Though it is the current "IN" thing to push boundaries in and will be the topic of debate for more years to come. Its another instance of some one posted something they shouldn't have and then got in trouble. Now some one's crying because they have to face consequences for their actions! I personally find it ridiculous that people use Social Media as a public medium for complaining....that's what phone calls are still used for!!
For those who are interested about what on earth I'm talking about,here are the post from the Journal of EMS website pertaining to our topic.The links: Think before you post, Feds rule EMT facebook firing Illegal
But for all those to lazy to read it all let me break it down for you.
An Ambulance Agency in Connecticut (AMR to be specific) has allegedly fired an employee "wrongfully" after said employee posted disparaging remarks about her Supervisor on a social media outlet (Facebook) along with over other complaints about her work.
National Labor Relations Board (NLRB) has ruled that the firing to be wrongful and illegal. Now there seems to be some discrepancy over why it was considered illegal. From what I took from it was that due to AMR being a Unionized work force, there has to be a Union representative for all disciplinary hearings and the termination decisions.
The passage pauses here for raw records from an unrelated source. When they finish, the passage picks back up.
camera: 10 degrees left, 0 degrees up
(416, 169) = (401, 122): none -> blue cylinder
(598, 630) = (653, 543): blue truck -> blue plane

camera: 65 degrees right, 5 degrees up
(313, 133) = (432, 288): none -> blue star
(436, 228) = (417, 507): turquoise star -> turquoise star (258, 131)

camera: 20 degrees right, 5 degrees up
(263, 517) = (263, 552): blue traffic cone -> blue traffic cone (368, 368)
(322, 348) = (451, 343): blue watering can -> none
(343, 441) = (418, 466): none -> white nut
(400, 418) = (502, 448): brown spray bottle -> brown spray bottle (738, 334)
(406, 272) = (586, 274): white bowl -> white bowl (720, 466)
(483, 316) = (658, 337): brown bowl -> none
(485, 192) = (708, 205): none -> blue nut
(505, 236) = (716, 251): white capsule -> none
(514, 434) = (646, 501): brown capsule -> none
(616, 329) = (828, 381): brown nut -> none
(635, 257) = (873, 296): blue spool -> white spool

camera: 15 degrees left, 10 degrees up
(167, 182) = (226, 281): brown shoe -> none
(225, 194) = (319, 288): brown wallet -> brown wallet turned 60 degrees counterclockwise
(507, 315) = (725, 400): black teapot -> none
Which seems to be where AMR is in the wrong here, there was no disciplinary hearing and thus no representative present before termination. The talk over the social media aspect is gaining all the attention and focus about it being a ground breaking decision. The NLRB does protect the rights of employees, and this protection allows for the ability to talk to fellow coworkers about your concerns and gripes towards management both in and out of work. Where it is less clear is the social media outlet, does it count for a protected form of complaining? I guess NLRB thinks yes, but I pose a few questions to consider.
1. Was the said employees Facebook privacy setting set to public or private? This is important to know because if it was more than "friends" that she was venting to then it could stain the reputation of the company.
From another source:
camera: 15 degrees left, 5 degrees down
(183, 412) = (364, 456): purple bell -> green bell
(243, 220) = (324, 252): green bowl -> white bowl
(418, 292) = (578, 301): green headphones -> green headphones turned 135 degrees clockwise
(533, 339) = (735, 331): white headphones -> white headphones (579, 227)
2. What was said about the supervisor, and was slanderous? Now you don't have to like your supervisors, nor do you have to agree with or like their appointment to the position. But you can not speak or publish verbally abusive statements effecting ones reputation. Obviously if it was slanderous then the NLRB would not cover their freedom of speech in this aspect.
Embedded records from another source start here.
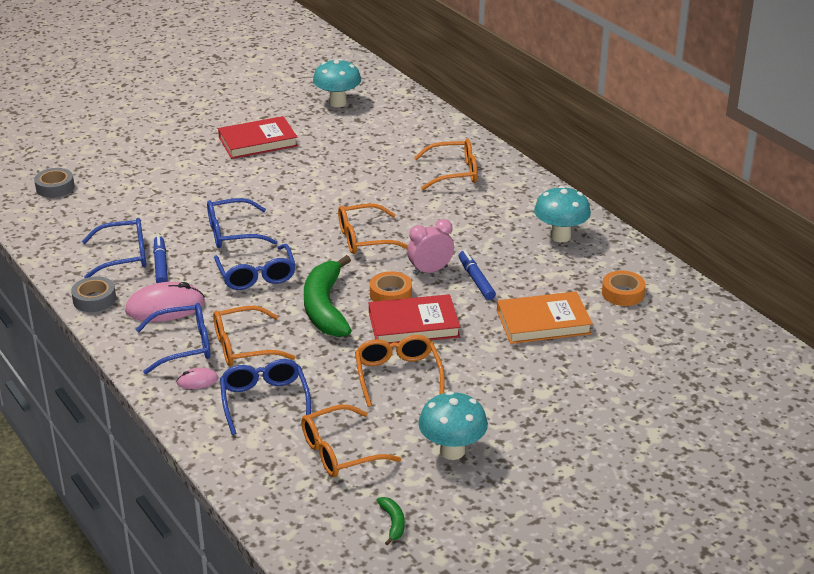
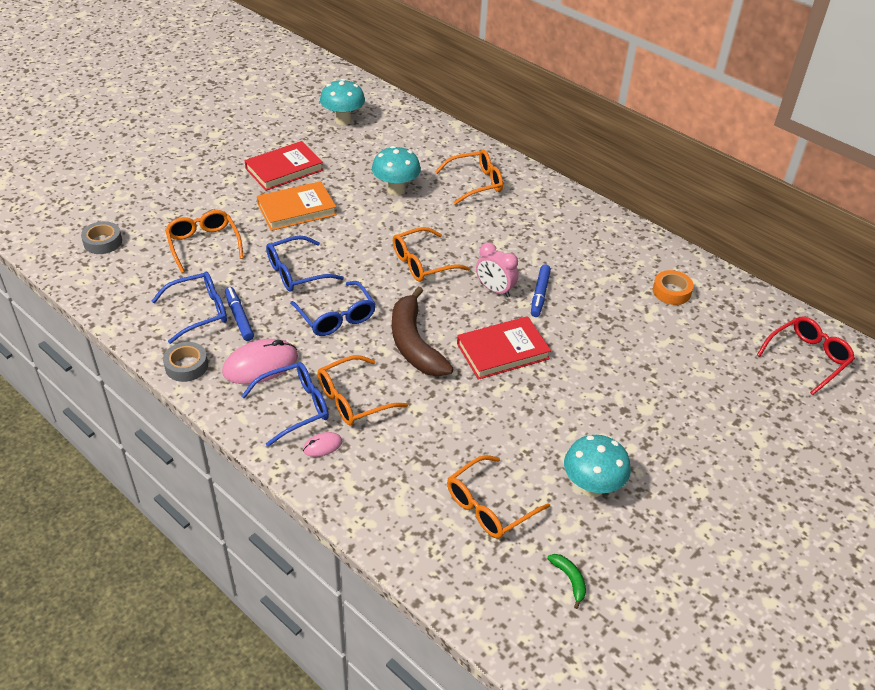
camera: 15 degrees left, 10 degrees up
(264, 401) = (396, 459): blue glasses -> none
(325, 308) = (414, 344): green banana -> brown banana
(390, 294) = (469, 320): orange tape -> none
(398, 375) = (510, 410): orange glasses -> orange glasses (203, 245)
(430, 270) = (495, 290): pink clock -> pink clock turned 105 degrees counterclockwise
(476, 280) = (539, 294): blue marker -> blue marker turned 135 degrees counterclockwise
(543, 322) = (616, 332): orange book -> orange book (296, 209)
(560, 236) = (594, 239): turquoise mushroom -> turquoise mushroom (396, 190)
(747, 371) = (807, 358): none -> red glasses

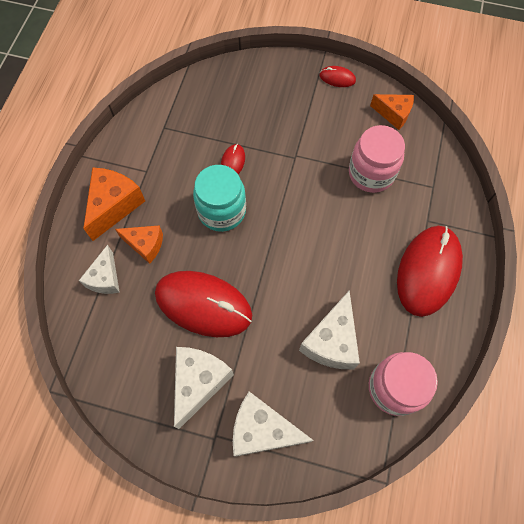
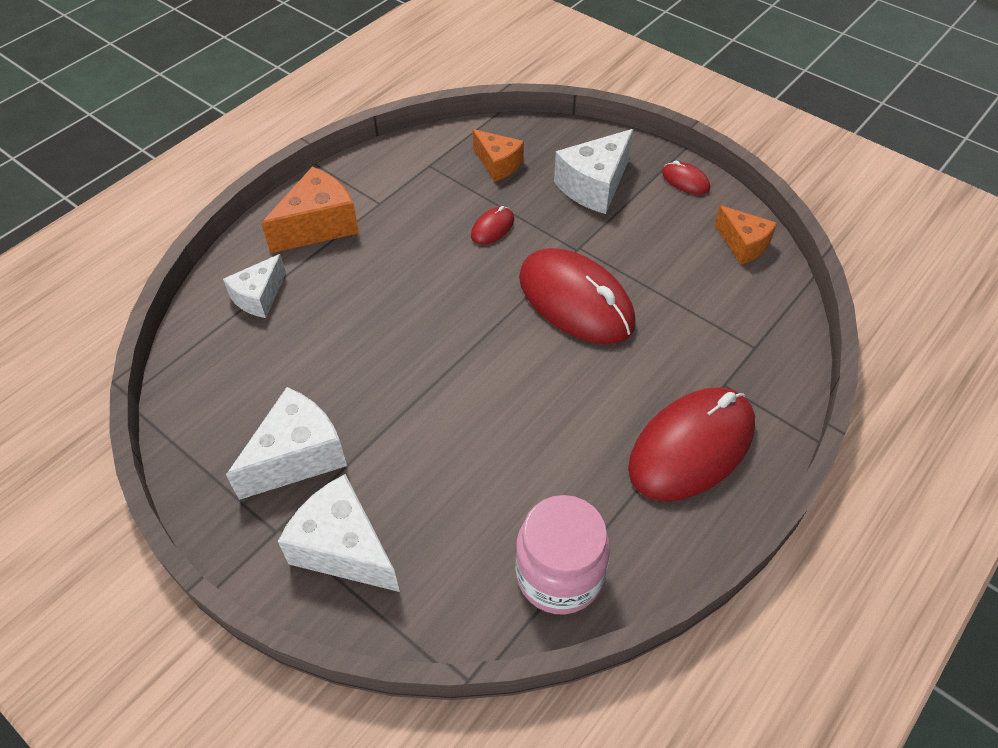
camera: 25 degrees right, 15 degrees down
(145, 245) = (329, 279): orange cheese -> orange cheese (498, 164)
(203, 304) = (358, 370): red mouse -> red mouse (575, 300)
(222, 211) = (446, 276): turquoise jar -> none
(332, 341) = (502, 479): white cheese -> white cheese (594, 186)
(371, 173) = (672, 301): pink jar -> none

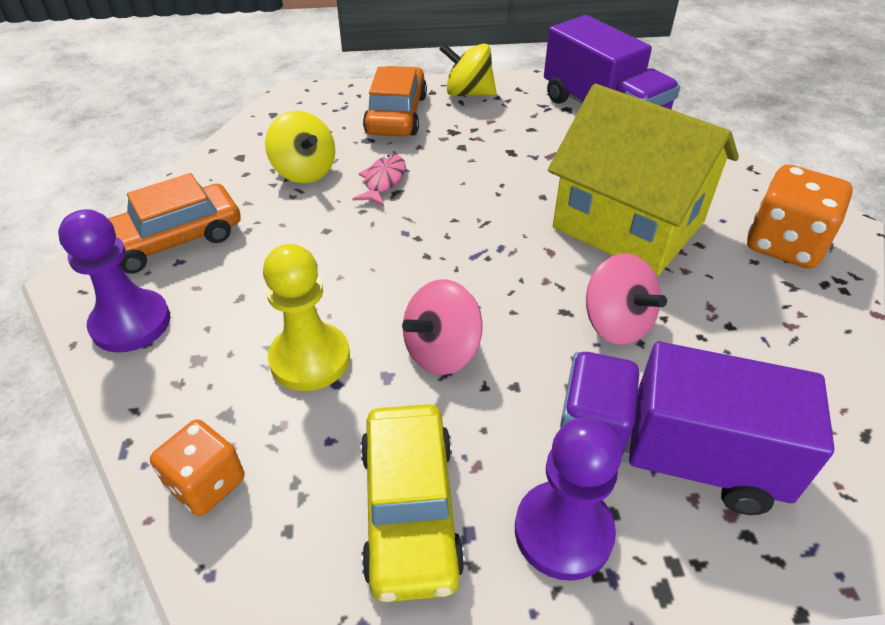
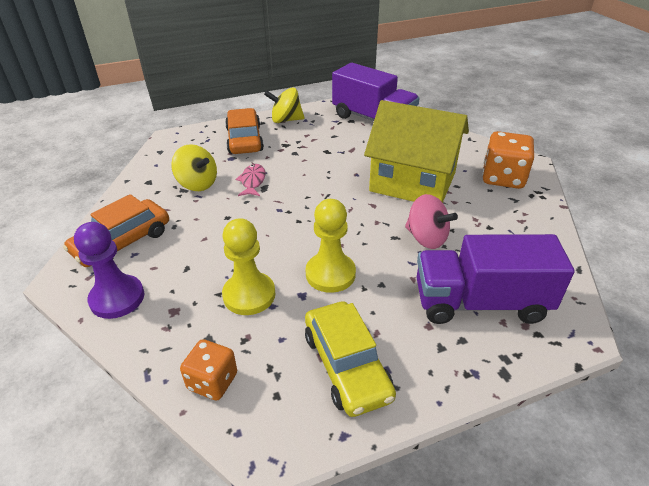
camera: 15 degrees left, 5 degrees down
(442, 351) = (330, 274): pink spinning top -> yellow pawn
(563, 531) = (439, 356): purple pawn -> none

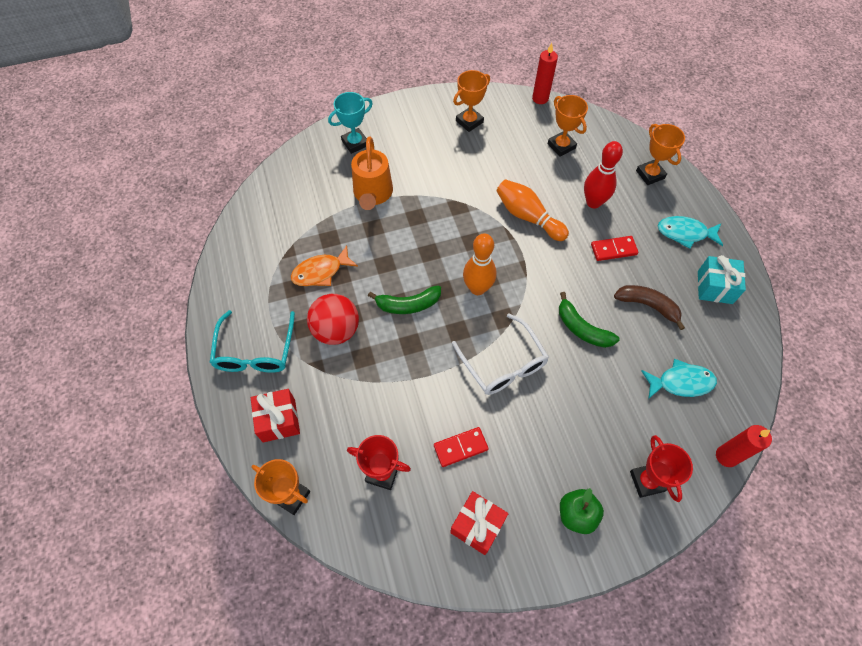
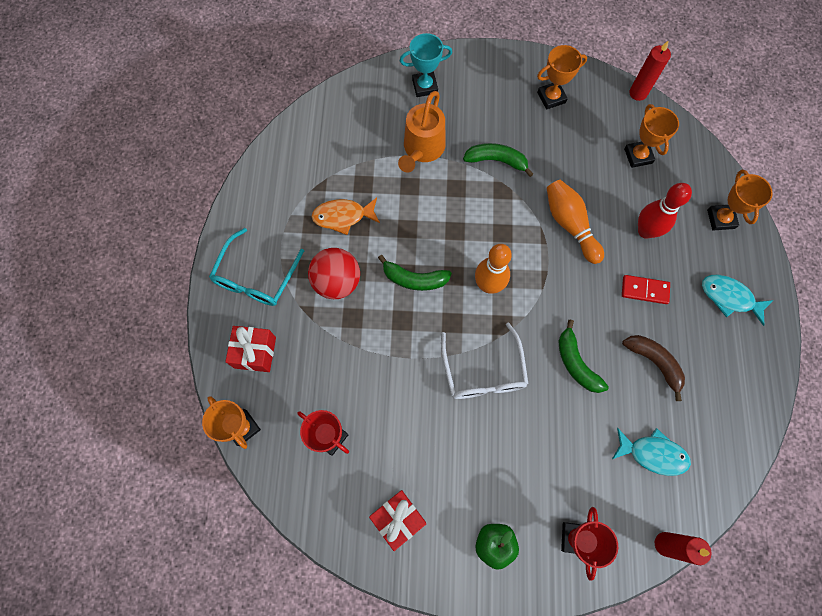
camera: 20 degrees right, 10 degrees up
(443, 184) = (496, 160): none -> green banana
(460, 447) = (411, 439): red domino -> none
(715, 287) = (734, 367): turquoise gift -> none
Though after I learned of what was reportedly said I see no reason not to fire the said employee.
The NY Times reported that the posting to Facebook was: "Love how the company allows a 17 to become a supervisor"—17 is the company lingo for a psychiatric patient
Now I'm no lawyer type, and never passed the Bar exam, but this seems to be slanderous. On a possible public forum to call your supervisor a Psychiatric patient, granted the lingo "17" may not be world wide known as this, but it spreads a poor reputation on the supervisor and company, thus is slanderous.
Definition of Slander: a false,malicious statement (spoken or published), especially one which is injurious to a person's reputation. I see no way in which it doesn't fit the definition.
I am sure this is not the last we will hear about AMR or their employee, and there will be some fall out from this situation. I'm not sure that this will be ground breaking by any means for the realm of social media and the work place. What I can assure you is that this will happen again and when it does some Blogger will shed light on the situation....and take a few fun jabs at the problem.